Prima la riconosco, prima intervengo, meglio intervengo: l’importanza di sintomi e diagnosi
Poichè la malattia appare solo quando l’entità della degenerazione neuronale è cospicua la neurologia negli ultimi anni si è impegnata a identificare dei sintomi precoci di malattia. Questi studi hanno permesso di dimostrare che la riduzione dell’olfatto, la deflessione dell’umore, le alterazioni del sonno e la stipsirappresentano le manifestazioni precoci più attendibili per predire una possibile malattia parkinsoniana. Purtroppo questi sintomi non sono specifici solo per la malattia di Parkinson e devono sempre essere inseriti nel contesto del paziente e affidati alla sensibilità del medico per acquisire il giusto valore prognostico.
I sintomi motori costituiscono invece i marcatori più caratteristici e specificamente diagnostici in grado di incidere maggiormente sulle autonomie del paziente e sulla propria funzione sociale e lavorativa. Essi sono:
- il tremore che compare tipicamente a riposo, viene abolito dal movimento ed accentuato dalle condizioni di stress psicofisico in cui aumenta la richiesta prestazionale;
- la rigidità che condiziona una maggiore lentezza nel camminare, nello scrivere, nel parlare, nel vestirsi;
- l’instabilità posturale che causa spesso cadute
Circa i sintomi che interessano umore e sfera cognitiva essi sono molto frequenti anche se la loro gravità e il relativo grado di interferenza con le attività quotidiane è molto variabile.
I disturbi psichiatrici più ricorrenti sono la depressione dell’umore, tipicamente dominata da perdita dell’iniziativa e anedonia, e la sintomatologia allucinatoria che varia da quadri di allucinazioni semplici fino a quadri più complessi di delirio (come spesso si osserva nella malattia a corpi di Lewy).

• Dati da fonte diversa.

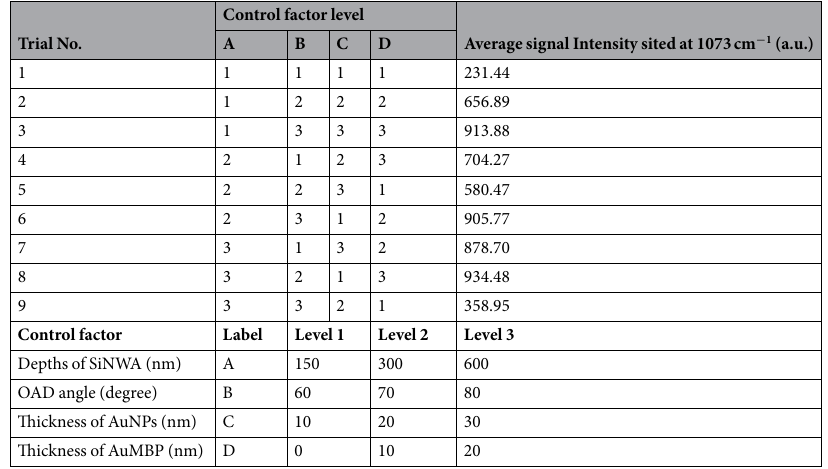
Table 1. The Taguchi L9 orthogonal table with four experimental parameters: (A) Depths of SiNWA, (B) OAD angle, (c) Thickness of AuNPs, (D) Thickness of AuMBP and the corresponding Raman signal intensity for each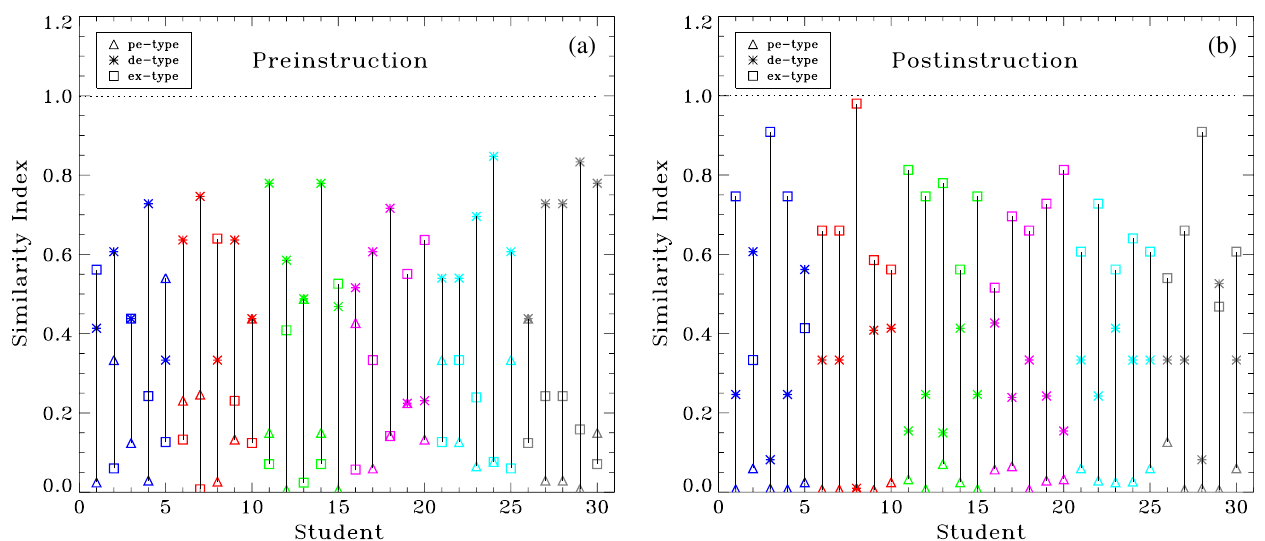
FIG. 3 (color online). Similarity index for each student answering the questionnaire before (left panel) and after (right panel) the carrying out of the OI-based instruction, in relation to the pe-type, de-type, and ex-type characteristic profiles. An integer index on the abscissa is associated to each student and used to identify the learner. As in Fig. 2, colors are used to identify students who worked within the same group.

Per le problematiche cognitive il disturbo più caratteristico è dato dalla cosiddetta sindrome disesecutiva che si manifesta con una tipica diffcoltà da parte del paziente a organizzare e pianificare più compiti contemporaneamente. Questo disturbo appare sostanzialmente diverso da quanto avviene nella malattia di Alzheimer dove a dominare sono i deficit delle funzioni corticali come memoria e prassia.
Diagnostica strumentale
La diagnosi di m. di Parkinson è una diagnosi sostanzialmente clinica dove cioè i dati anamnestici e i segni clinici raccolti durante la visita sono sufficienti nell’inquadrare correttamente la patologia. Il ricorso a esami neuroradiologici come la TAC o la RMN encefalo sono comunque un utile supporto per escludere tutte quelle forme secondarie in cui la sintomatologia del paziente è mediata non da un processo degenerativo ma da altre patologie (vascolari, infiammatorie, tumorali, idrocefaliche) suscettibili di terapie differenti da quella dopaminergica.

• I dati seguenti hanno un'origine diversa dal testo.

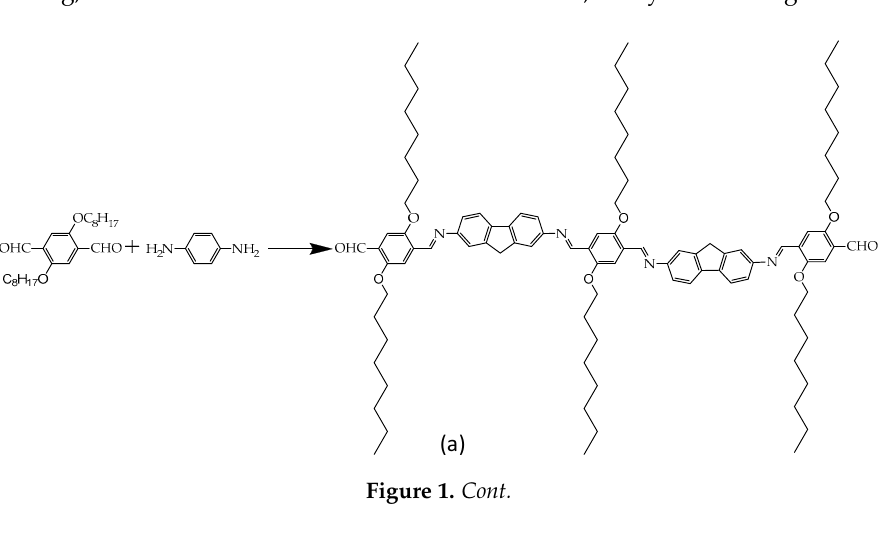
Figure 1. Synthesis of conjugated oligophenyleneimines: ( a ) DAFCHO; and ( b ) FDACHO. FT-IR spectroscopy was used to characterize the DAFCHO and FDACHO oligomers (Figure 2). The results show the emergence of vibrational bands at 3050 cm − 1 and 3052 cm − 1 , corresponding to the aromatic C-H bonds. The vibrational bands at 2919 cm − 1 , 2851 cm − 1 , 2923 cm − 1 and 2854 cm − 1 , corresponding to the (C-H) of aldehyde (CHO), methylene (CH 2 ) and methyl (CH 3 ) groups, originate from the aliphatic chains. The vibrational bands at 1594 and 1579 cm − 1 are linked to the vibration of the groups (C=C), while the vibrational bands at 1680 and 1682 cm − 1 emerge due to the (C=O) bond, generated by the terminal aldehyde groups (CHO). Finally, the formation of the imine bonds (C=N) were observed at 1613 and 1610 cm − 1 .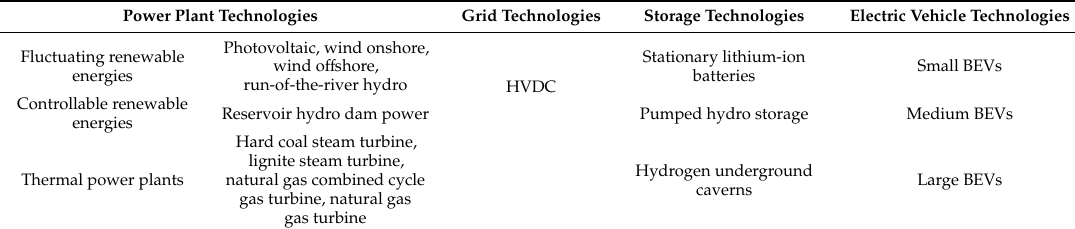
Table 3. Technology resolution of power plant, grid, storage, and EV technologies in REMix. Rows are not related to each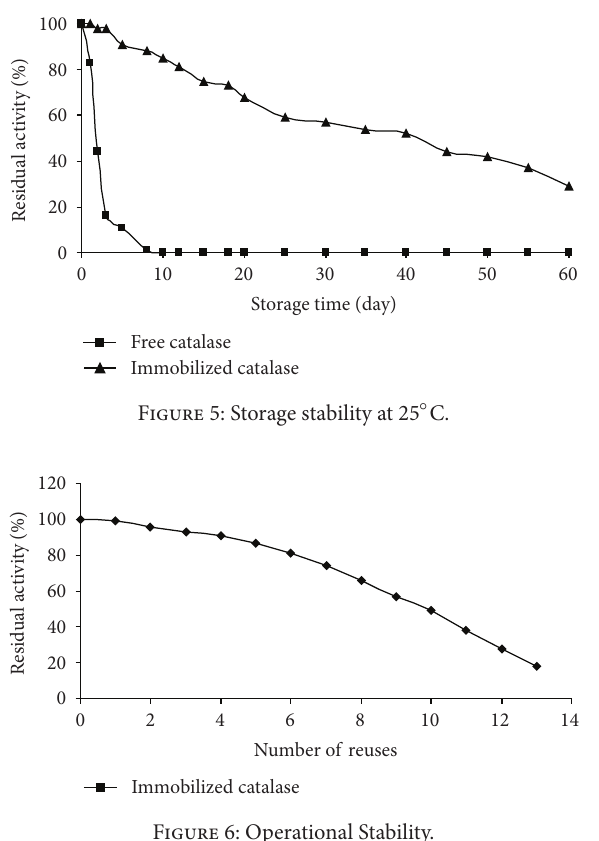
Immobilized catalase F 6: Operational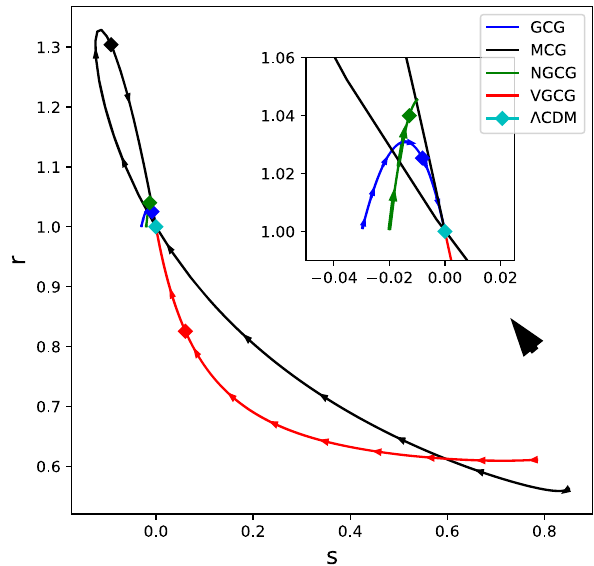
Fig. 8 The evolution of the statefinder pair ( r , s ) for different cosmo- logical models. The cyan diamond point at ( r , s ) = ( 1 , 0 ) indicates the Λ CDM model, and the other diamond point on each curve denotes the present value of the statefinder pair ( r , s ) for the GCG, MCG, NGCG, and VGCG models. The model parameters adopted in statefinder diag- nostic are from the combination of QSO[XUV], SNe Ia, QSO[AS] and BAO in Table 2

Grazie al supporto delle metodiche di imaging funzionale (SPECT cerebrale con DATscan, PET con fluorodopa) è infine possibile individuare, nei casi dubbi, una precoce disfunzione del sistema dopaminergico. L’ estensione degli studi funzionali di medicina nucleare a organi extraneurologici come il cuore (SPECT con MIBG) consente invece di discriminare fra Parkinson idiopatico e parkinsonismo atipico laddove nel primo è presente una denervazione del sistema autonomico assente nel secondo.